I am a middle class girl staying with my family in Mumbai. We were five siblings and I was the 4th one. My father passed away when I was 4. I wasn't so close to my two brothers. I was the closest to my second eldest sister. She was more of a best friend and a mother to me.

My mother couldn't give me all the attention as she was busy taking care of the job. I was close to both my elder sisters and had the most beautiful time of my life with them. I spoke very little with my brothers. My eldest sister started working and was a helping hand to mom. She soon got married. Then I looked up to my other sister. She was so close to me and we shared a very good bond.

One day I got to know that she had a boyfriend who was a Muslim. I was 16 years old. I tried to make her understand that this was going to be a huge problem as we belonged to a very conservative family and she broke up with him. I knew him as he was our neighbour. I knew that boy from my childhood but his impression wasn't good at my house. During that period of their breakup, I realized that they actually loved each other and from that day onwards I never told her to break up with him. I supported her in every phase of her love life. We three were good together.

My sister was hard working and her whole day was very busy. We both hardly got any time to spend with each other as she started her job and I was also busy with my studies and part time job. We used to meet at night just to eat together and sleep.

A few years passed and somehow it came into my mother's notice. She felt bad. I felt bad but realised that somewhere I am also betraying my mom. She couldn't believe it and was very disheartened. I was the only person to support my sister, no one else did and everyone knew that I had a very good relation with my second sister.

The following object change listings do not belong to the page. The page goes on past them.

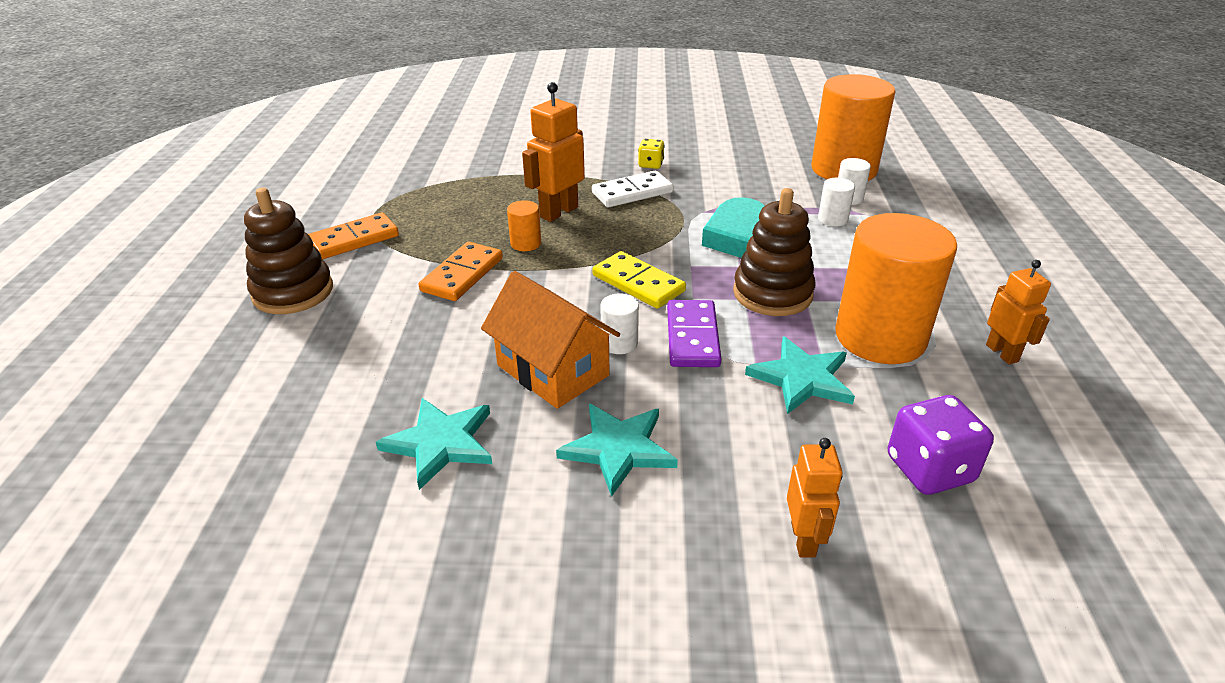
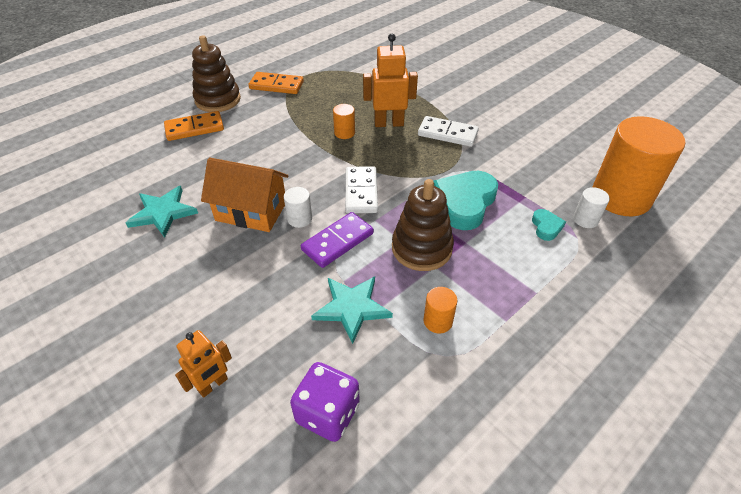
camera: 45 degrees right, 10 degrees up
orange domino [418,242,503,301] -> orange domino moved to [164,111,224,141]
orange house [481,271,620,409] -> orange house turned 75 degrees counterclockwise [201,158,289,232]
turquoise star [556,404,678,497] -> none
yellow domino [593,251,686,309] -> white domino [345,166,378,214]
yellow dice [638,139,665,169] -> none
white cylinder [818,178,855,226] -> turquoise heart [532,209,566,241]
orange cylinder [835,213,957,364] -> orange cylinder [424,287,458,333], size x0.41
orange robot [986,260,1051,364] -> none

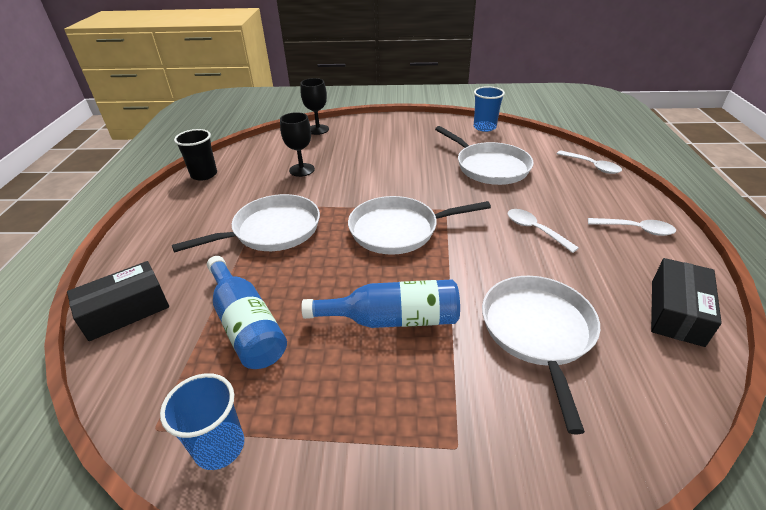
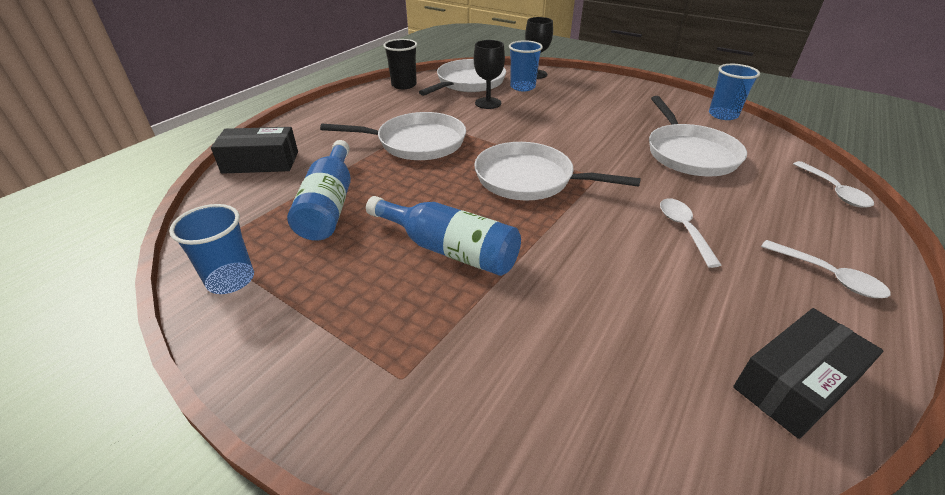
camera: 30 degrees right, 0 degrees up
white pan [482,276,600,434] -> white pan moved to [419,59,506,96]
none -> blue cup [509,40,543,91]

I decided to support my sister but in a good way and gave her some good ideas to impress mom and convince her. I don't know where I lacked and suddenly after two years she announced that she'd married him in a court and it has been a year. The next day she planned to live with him. I was shattered then.

I wondered how I would be handling this at home. I wanted to spend time with her and I felt lonely but didn't express. She promised to stay in touch. I couldn't speak to her for a month as she had left her phone at home. Her husband wasn't answering my calls either. As days passed, I tried my best to handle the situations at my home. I patiently waited during this time. I faced a very difficult situation at my home.

My mother had asked me to never talk to my sister. She had high expectations from me. After a month she called me and asked about the situation and told that she is missing everyone.

Later we met thrice in a month near my office. I couldn't see her face as she wore a burkha. I felt weird as I wanted to see her. I just smiled and controlled my emotions. Few months later I started visiting her home and saw her new place. I was missing my older sister as I felt she had changed. But I accepted. But one day she gave me the worst shock when I found out that my contact number was blocked. Few days later I called her husband and I had a verbal fight over the phone with him. He said that I was creating a problem in their lives and irritating his wife. Few days later my sister called me and said that I should not talk to her. I tried to convince her but she cried and disconnected my call.

Days passed and I tried convincing her to talk to me. I tried every possible way but I found my number to be blocked which still makes me mad every time. I can't accept it, that I lost my sister because of a guy. I just want her to talk to me and nothing else. I was thrown as if I meant nothing to her. I am not getting over it, as this thing is affecting me in every manner. I can't dare to accept the truth that I hate her husband and I lost my sister.